Exercise tasks:
A. Quote the blog posts about reteach classes, from "A big purpose" to "than one way.", word for word.
B. Extend the blog posts about reteach classes at Cactus Canyon Junior High, picking up after their final sentence.

Passage:
====
Archive for the ‘Reteach’ Category

By Stella DeVargas
Cougar News Blog

     Cactus Canyon has started a new chapter in education by adding a reteach class for language arts.
     Reteach, which is part of the Beyond Textbooks program, is when students have the opportunity to improve their skills and get extra help with time to be successful with mastering objectives. CCJH has had a similar program for math since the 2014-15 school year.
     Students have many different learning curves, meaning teaching in a larger group is not always effective for everyone. Reteach classes help by incorporating different strategies and styles of teaching to include different types of learners. These classes are for students to develop deeper understanding in reading comprehension.
     “When data showed that there were many students not meeting standards on formatives who could use the extra time, we knew it was the right thing to do,” Meaghan Davis, the dean of students.
     The effort of language arts teachers and Title 1 support teams helped put the classes together. Objectives are chosen based on data from benchmarks and formative assessments. Every two weeks objectives may change. Seventh and eighth graders work on individual topics to benefit the grade level, so they won’t always have the same objective.
     “It takes a lot of work behind the scenes by many people,” said Mrs. Davis.
A big purpose of reteach classes is using different techniques to reach students with different teaching styles. Teachers incorporate new strategies to engage students and present information in different types so learners can learn the material in more than one way.
     “The class helped me by showing me what I missed on the test and the work sheets helped me develop what I need to know,” says seventh grader Trinity Hakenewerth.
     Reteach classes impact students by developing reading comprehension that will benefit them throughout the rest of their educational lives. To make sure this is working, staff routinely goes to professional development to create stronger teachers.
     “We are always looking for ways to improve. If we find we need to make a change we adjust accordingly,” says Mrs. Davis.

By Elisabeth H.
Cougar News Blog

     Cactus Canyon Junior High School is doing a thing called reteach to help students get the extra help they need in a certain subject.
     Students take a test after a math or language arts objective has been taught and those who need more time to master the standard get it during their Study Skills time. Reteach has helped many students master objectives they might not have learned before.
     “I want my students to have a better grasp of the math concepts that they didn’t score as well on the first time,” said math teacher Marla Aehlert. “I hope that they will see reteach as a valuable tool to help them accomplish them.”
     In all, there are seven teachers doing reteach, four in eighth grade and three in seventh grade. The students are able to see alternative ways to learn the material in a smaller, less distracting setting.
     “They are able to focus more and receive the assistance they need to earn better grades,” said eighth-grade math teacher Jeremy Seaman.
     There have been some adjustments to reteach since it’s a new program, but overall it’s been successful in getting students extra help. For example, students who don’t need reteach take classes like cooking, CSI, or modern warfare.
     “I also like the fact that students who do not need reteach are allowed to sign up for interesting enrichment classes with the other teachers,” said Mrs. Aehlert. “It’s not just boring study hall. I wish it would have been like that when I was in junior high a long time ago.”
     The math teachers have a shared document that has all of the students’ scores for the whole grade level.
     “We filter out students who earned a score of four or five, and the remaining students will need reteach,” said Mrs. Aehlert.
====
Provided data:
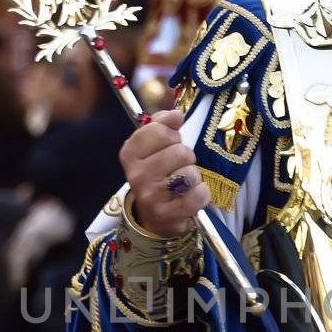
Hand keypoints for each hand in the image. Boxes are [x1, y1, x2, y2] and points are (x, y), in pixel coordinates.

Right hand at [119, 109, 210, 237]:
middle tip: (178, 167)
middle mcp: (137, 175)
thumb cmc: (157, 175)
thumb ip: (161, 124)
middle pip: (180, 151)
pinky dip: (201, 194)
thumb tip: (175, 114)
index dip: (171, 135)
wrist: (153, 217)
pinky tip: (191, 196)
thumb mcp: (152, 148)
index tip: (169, 144)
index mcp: (130, 154)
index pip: (158, 130)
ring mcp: (151, 196)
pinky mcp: (168, 214)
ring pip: (190, 173)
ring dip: (194, 177)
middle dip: (185, 157)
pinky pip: (198, 195)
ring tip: (184, 183)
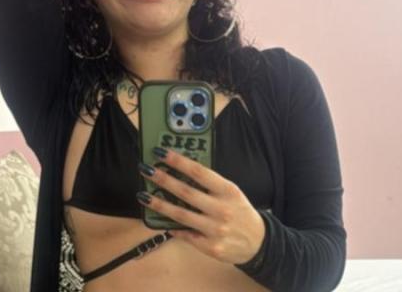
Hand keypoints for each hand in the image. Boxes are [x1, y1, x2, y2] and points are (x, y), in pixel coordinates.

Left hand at [137, 147, 265, 264]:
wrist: (259, 243)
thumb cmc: (241, 212)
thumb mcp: (232, 193)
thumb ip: (211, 185)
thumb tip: (182, 172)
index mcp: (228, 190)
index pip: (199, 172)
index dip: (178, 162)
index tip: (162, 154)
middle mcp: (221, 209)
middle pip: (186, 192)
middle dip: (163, 180)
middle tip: (146, 170)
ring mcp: (215, 229)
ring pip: (181, 215)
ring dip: (159, 204)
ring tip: (143, 196)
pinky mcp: (210, 247)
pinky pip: (185, 235)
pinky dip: (172, 227)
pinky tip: (160, 220)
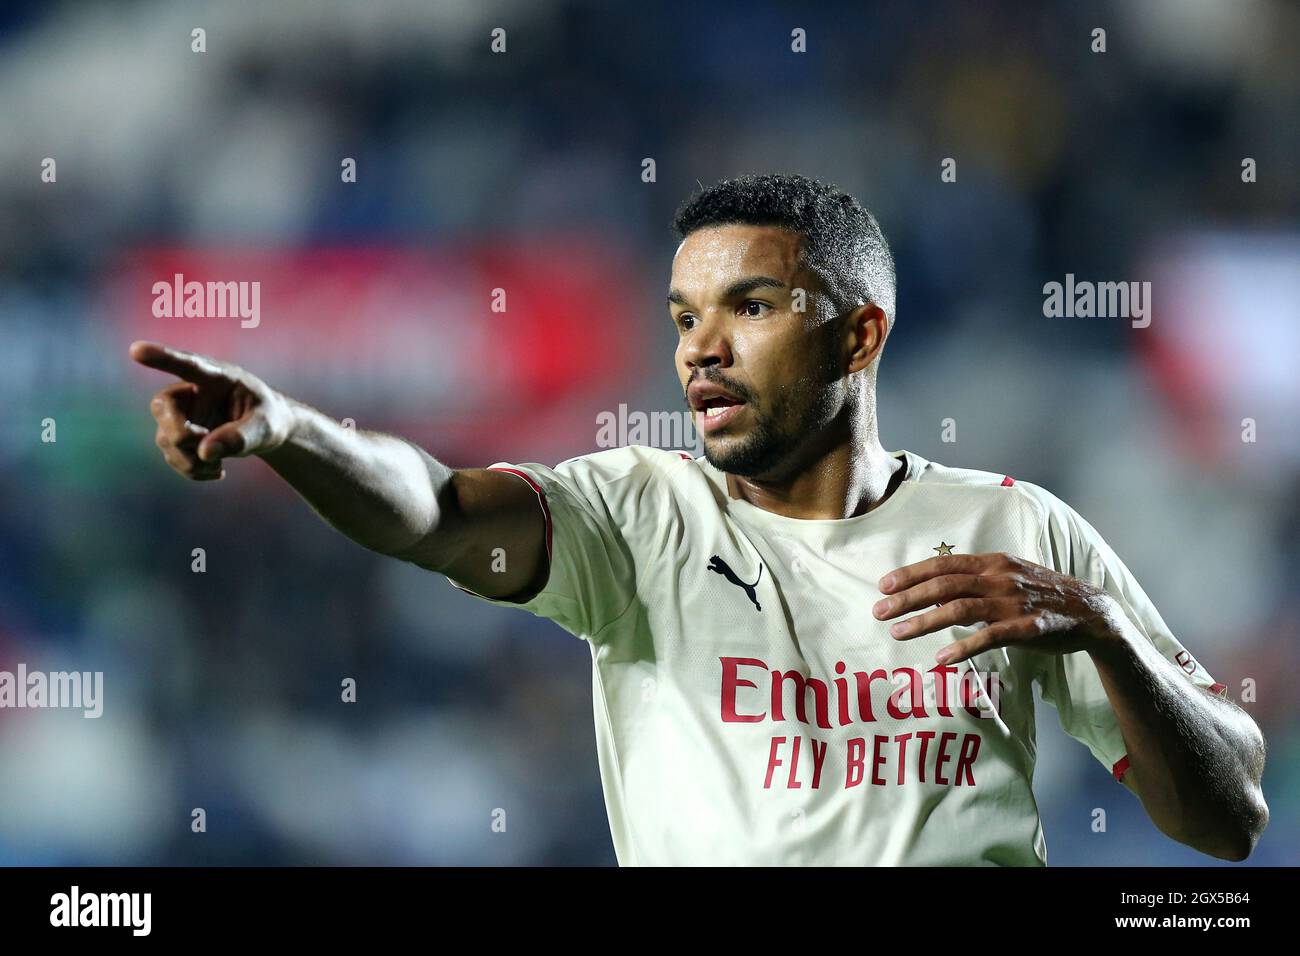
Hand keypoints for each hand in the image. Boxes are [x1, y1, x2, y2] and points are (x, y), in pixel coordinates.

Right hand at [129, 340, 295, 480]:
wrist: (263, 431)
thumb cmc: (267, 418)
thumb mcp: (266, 427)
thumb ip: (241, 436)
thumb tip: (204, 452)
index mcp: (217, 377)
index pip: (187, 364)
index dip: (162, 357)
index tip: (137, 350)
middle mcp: (192, 391)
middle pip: (163, 406)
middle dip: (180, 434)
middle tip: (204, 449)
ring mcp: (181, 414)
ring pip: (166, 438)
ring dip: (190, 460)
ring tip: (220, 465)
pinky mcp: (178, 435)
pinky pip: (173, 456)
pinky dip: (192, 470)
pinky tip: (217, 470)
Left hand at [872, 552, 1126, 664]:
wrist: (1092, 613)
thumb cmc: (1041, 595)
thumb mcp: (1007, 577)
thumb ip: (974, 581)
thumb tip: (933, 591)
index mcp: (993, 563)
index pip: (943, 564)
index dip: (911, 574)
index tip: (882, 585)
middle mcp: (999, 578)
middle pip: (944, 585)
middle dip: (907, 598)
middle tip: (878, 611)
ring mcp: (1013, 602)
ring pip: (959, 609)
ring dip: (924, 621)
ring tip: (898, 633)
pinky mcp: (1027, 628)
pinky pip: (989, 637)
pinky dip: (962, 647)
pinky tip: (940, 659)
====
Answer list:
A.
A big purpose of reteach classes is using different techniques to reach students with different teaching styles. Teachers incorporate new strategies to engage students and present information in different types so learners can learn the material in more than one way.

B.
     Some teachers teach different in reteach than in different classes to help them understand the material better.
     “Sometimes we do,” Mr. Seaman said. “We expose the students to alternative ways to think about or solve the problems.”
     Students have found reteach helpful for learning better.
     “I am grateful for reteach because it has really helped me improve on my math a lot,” said eighth grader Angel Meeks.

Anthony Easterday shows off a fruit pizza he made during a CCJH cooking class. (Photo by Kaileah Goucher)

Anthony Easterday shows off a fruit pizza he made during a CCJH cooking class. (Photo by Kaileah Goucher)

By Jessica Conrad
Cougar News Blog

Cactus Canyon is cooking up some enrichment activities for eighth graders. The new program is giving students an opportunity to learn forensics with CSI and even cook some healthy snacks while learning about nutrition in the body.
The 30-minute enrichment class is a part of the Beyond Textbooks program and happens during the students’ Study Skills time. The time gives students a chance to do more productive, yet educational activities. The enrichment includes a creative writing class, a World War II class, and a class that teaches about life as a pirate.
Some classes have been doubled due to a lot of students wanting to join the activities. For example, eighth-grade science teachers Regan Roach and Candice Wyatt will both be teaching CSI classes, with each having about 40 students in class.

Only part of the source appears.